ABOUT THIS TASK
Write the next part of the advice column below about the massage therapist and his fiancée, picking up after its last sentence.

We're Two Different Types of People
Visitor's Question from a 31-40 year old Malei was with my fiance for six years. she wanted to move and i didn't because of my age and was afraid money would be a problem as she is highly educated with better chances and my buisness at home is doing well. 2 month after we got engaged she said she wanted to take a class in italy, i found that wrong since we couldn't arrange our wedding.
we started to plan to get married after her class in italy but it felt wrong and finances on my end were not there and i didn't want her to pay. i became paranoid and she was silent. she went to italy without me and i wound up going and running after her, she seemed more into everything than me two weeks later she went out and didn't come home. i left so did she and my heart was broken.
now she is telling me she still loves me but we need time to think and to find ourselves but she is still in love with me but she wants to live her dreams, she's a future corporate, i'm a massage therapist she is 26 and i'm 33 so the communication is weird and the stakes for me moving are higher.
she wants to work things out slowly. i feel like i'm tearing apart and she claims she is but i'm the one doing all the trying. i'm lost and in love and although she claims she hasn't been with anyone i found it hard to trust, as she's out in bars with the girls and i'm home crying, i tried to date to her request but it makes me sick to do it. i feel like i'm cheating on someone and i'm not ready. we are going on a date tonight when i went to break it off completely helppp!
RomanceClass.com AdviceAll relationships are about compromise and about two individuals joining together and having a life together. Sometimes that compromise is easy - both people love San Francisco and work in the theater there. Sometimes the compromise is very hard - one person loves Maine and the other loves Miami, one wants to be an airline pilot away from home a lot, the other wants to run Avon out of the home. It's always *possible* but it's never easy and rarely can each person get 100% of what they want.
I agree that you want to work from your current location for your job reasons, and she wants to work elsewhere for her job reasons. As much as you say you're the one doing all the trying, remember, you're also refusing to move and in essence forcing her to rearrange her life around your career choice. You *could* set up a massage therapy shop in just about any city on the globe - I know, I have many massage therapist friends. So really you are job-wise just as flexible as she is.

SOURCE INFORMATION
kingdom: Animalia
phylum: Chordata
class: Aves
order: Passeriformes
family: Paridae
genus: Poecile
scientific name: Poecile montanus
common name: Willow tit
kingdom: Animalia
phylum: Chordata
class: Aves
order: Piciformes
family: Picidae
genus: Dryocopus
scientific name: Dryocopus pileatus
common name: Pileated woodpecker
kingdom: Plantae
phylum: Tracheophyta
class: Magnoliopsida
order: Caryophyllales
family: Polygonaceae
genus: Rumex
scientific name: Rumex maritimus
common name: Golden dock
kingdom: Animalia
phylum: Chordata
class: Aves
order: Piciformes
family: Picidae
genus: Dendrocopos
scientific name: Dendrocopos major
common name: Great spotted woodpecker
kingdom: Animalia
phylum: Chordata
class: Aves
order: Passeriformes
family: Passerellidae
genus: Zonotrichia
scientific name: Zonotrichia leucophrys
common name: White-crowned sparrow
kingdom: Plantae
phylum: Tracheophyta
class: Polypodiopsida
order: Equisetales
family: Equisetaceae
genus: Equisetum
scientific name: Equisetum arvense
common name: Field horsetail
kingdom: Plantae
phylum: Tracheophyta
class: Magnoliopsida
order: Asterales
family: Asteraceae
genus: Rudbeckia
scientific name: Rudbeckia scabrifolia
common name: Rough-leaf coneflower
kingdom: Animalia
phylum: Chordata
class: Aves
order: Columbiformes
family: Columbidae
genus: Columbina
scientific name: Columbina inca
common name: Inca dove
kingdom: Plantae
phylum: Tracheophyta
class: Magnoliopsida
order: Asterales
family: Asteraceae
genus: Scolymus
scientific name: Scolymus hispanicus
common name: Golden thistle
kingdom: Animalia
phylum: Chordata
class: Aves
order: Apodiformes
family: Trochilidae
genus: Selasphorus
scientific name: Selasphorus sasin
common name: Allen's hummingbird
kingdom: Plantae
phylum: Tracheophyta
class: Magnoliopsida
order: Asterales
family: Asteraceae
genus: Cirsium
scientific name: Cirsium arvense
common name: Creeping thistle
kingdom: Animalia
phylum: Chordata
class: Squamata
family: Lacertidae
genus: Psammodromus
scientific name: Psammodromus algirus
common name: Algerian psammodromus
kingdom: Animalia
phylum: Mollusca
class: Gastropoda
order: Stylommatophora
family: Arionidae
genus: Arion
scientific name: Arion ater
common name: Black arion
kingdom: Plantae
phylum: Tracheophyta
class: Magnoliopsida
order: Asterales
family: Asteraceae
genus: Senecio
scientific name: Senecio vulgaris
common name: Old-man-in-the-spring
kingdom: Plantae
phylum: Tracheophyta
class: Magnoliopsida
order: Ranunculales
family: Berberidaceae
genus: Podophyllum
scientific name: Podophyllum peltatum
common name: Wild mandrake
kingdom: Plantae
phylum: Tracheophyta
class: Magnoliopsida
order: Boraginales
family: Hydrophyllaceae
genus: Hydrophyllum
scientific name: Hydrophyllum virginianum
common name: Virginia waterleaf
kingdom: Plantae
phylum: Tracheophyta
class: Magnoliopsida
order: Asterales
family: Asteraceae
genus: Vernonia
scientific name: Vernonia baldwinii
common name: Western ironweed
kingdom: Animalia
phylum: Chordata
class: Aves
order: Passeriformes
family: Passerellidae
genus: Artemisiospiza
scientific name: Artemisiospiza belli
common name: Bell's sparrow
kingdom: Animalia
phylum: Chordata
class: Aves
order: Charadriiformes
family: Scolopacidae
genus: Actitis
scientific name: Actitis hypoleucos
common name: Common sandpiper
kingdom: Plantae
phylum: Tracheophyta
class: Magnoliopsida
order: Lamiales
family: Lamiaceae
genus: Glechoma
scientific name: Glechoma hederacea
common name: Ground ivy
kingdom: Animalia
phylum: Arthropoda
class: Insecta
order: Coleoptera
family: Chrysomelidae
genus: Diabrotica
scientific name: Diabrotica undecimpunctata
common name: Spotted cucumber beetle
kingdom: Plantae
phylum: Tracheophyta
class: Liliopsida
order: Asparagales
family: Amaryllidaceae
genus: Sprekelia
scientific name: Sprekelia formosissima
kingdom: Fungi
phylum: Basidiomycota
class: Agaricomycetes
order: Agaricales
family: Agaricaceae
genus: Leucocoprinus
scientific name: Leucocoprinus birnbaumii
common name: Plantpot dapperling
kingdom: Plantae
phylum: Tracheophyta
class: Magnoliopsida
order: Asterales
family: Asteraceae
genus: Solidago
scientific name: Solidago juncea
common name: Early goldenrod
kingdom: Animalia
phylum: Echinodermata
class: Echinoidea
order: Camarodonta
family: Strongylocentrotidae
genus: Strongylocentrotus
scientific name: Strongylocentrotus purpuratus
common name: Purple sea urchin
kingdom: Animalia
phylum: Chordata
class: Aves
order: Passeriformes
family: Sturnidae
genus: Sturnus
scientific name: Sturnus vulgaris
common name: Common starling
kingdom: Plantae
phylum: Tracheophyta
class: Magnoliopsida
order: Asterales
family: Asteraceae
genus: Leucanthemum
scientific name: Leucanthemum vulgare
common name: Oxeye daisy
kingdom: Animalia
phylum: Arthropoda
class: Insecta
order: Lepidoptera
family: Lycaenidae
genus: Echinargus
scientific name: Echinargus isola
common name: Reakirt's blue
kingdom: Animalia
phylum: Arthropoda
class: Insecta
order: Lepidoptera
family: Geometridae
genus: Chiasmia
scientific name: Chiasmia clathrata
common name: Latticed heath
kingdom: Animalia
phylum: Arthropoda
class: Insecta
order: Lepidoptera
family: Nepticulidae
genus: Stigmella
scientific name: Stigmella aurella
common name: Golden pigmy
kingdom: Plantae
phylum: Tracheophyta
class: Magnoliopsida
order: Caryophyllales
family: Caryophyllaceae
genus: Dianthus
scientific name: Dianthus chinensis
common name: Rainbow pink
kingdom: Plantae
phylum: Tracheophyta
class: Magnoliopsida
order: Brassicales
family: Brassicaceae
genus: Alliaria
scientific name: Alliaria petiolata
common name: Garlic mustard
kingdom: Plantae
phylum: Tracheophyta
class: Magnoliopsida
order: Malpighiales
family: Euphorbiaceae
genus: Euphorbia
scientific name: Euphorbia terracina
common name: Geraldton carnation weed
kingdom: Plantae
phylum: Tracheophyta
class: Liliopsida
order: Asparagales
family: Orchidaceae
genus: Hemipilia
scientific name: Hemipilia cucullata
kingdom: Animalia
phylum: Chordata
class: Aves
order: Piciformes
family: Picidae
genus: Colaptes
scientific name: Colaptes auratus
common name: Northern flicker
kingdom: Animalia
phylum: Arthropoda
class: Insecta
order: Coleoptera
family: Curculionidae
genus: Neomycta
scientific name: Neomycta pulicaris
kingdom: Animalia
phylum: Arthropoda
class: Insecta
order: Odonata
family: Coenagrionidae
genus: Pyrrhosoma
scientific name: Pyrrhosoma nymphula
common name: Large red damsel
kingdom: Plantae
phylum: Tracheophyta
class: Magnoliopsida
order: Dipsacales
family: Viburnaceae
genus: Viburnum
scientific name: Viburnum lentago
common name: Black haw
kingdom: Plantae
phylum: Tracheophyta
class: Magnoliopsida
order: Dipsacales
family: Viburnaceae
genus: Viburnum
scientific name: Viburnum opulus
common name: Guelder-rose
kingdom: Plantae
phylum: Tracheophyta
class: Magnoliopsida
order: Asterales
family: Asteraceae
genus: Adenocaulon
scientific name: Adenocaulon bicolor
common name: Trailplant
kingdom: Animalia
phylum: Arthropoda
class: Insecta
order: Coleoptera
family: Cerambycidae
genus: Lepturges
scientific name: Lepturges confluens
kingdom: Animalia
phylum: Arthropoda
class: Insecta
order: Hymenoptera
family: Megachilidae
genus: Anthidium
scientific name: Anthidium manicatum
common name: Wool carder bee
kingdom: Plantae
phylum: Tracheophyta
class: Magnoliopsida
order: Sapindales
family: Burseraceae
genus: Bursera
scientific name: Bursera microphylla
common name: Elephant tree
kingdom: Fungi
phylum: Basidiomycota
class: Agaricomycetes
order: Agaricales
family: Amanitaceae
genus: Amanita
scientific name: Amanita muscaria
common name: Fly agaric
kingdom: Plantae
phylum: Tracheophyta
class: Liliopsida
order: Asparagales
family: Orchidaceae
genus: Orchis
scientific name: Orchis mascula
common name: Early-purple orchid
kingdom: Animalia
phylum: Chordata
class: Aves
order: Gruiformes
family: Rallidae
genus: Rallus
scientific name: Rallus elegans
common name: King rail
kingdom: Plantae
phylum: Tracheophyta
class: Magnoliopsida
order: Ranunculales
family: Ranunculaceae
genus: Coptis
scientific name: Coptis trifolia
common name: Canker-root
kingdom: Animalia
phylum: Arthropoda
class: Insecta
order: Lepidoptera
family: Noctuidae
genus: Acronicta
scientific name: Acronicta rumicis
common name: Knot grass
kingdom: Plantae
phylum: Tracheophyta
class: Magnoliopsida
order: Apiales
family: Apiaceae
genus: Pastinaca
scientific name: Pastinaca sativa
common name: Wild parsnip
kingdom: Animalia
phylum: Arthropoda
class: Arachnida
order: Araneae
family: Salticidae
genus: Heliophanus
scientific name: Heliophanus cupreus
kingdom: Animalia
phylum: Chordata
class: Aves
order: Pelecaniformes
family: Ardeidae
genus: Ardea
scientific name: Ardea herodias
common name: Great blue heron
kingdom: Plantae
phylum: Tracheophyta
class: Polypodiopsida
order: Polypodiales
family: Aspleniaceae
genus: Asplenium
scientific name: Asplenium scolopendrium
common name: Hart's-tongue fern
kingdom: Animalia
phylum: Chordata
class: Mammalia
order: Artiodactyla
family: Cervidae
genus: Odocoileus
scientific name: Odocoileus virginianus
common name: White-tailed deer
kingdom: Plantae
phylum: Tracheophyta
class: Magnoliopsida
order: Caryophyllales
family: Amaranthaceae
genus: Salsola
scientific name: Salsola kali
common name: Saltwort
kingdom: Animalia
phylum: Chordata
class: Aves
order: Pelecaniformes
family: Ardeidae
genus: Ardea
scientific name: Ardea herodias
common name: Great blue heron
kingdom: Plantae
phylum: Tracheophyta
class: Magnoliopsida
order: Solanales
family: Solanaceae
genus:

ANSWER BELOW
But really, the issue is larger than that - that's just one symptom. My point isn't that "you are wrong" or that "she is wrong". You need to look at this as two separate, individual people whose lives you are trying to meld. It's not a matter of "right" or "wrong", it's a matter of do these pieces fit together well.
She wants to go out and explore, to learn new things, to expand her knowledge. You enjoy being home in your comfort zone, with your established reputation and set of clients. Neither of these are "bad" things! But they are both DIFFERENT things. And part of being in a relationship is about fully supporting each other's dreams.
If you are saying to her "I want XXXX wedding but I refuse to let you help pay for it," and if you are saying "I want you to be my wife but you must life where I choose" you are making restrictions about your life together. You love her. She loves you. You need to think about WHY you feel these other things are important and, if they are, if they are important enough for you to find someone else who fits those requirements.
Why not do some research and find a town that is big enough for her to have good job prospects - and a perfect match for your skills? In many cities there are HUGE demands for your talents and finding clients would be super-easy. Why not split the wedding costs 50/50? Most couples do, and since it is your JOINT life you are celebrating, shouldn't it be something you do together?
Most of all, you must trust her, and talk with her. Constantly. No matter how this turns out, that is KEY to your relationship.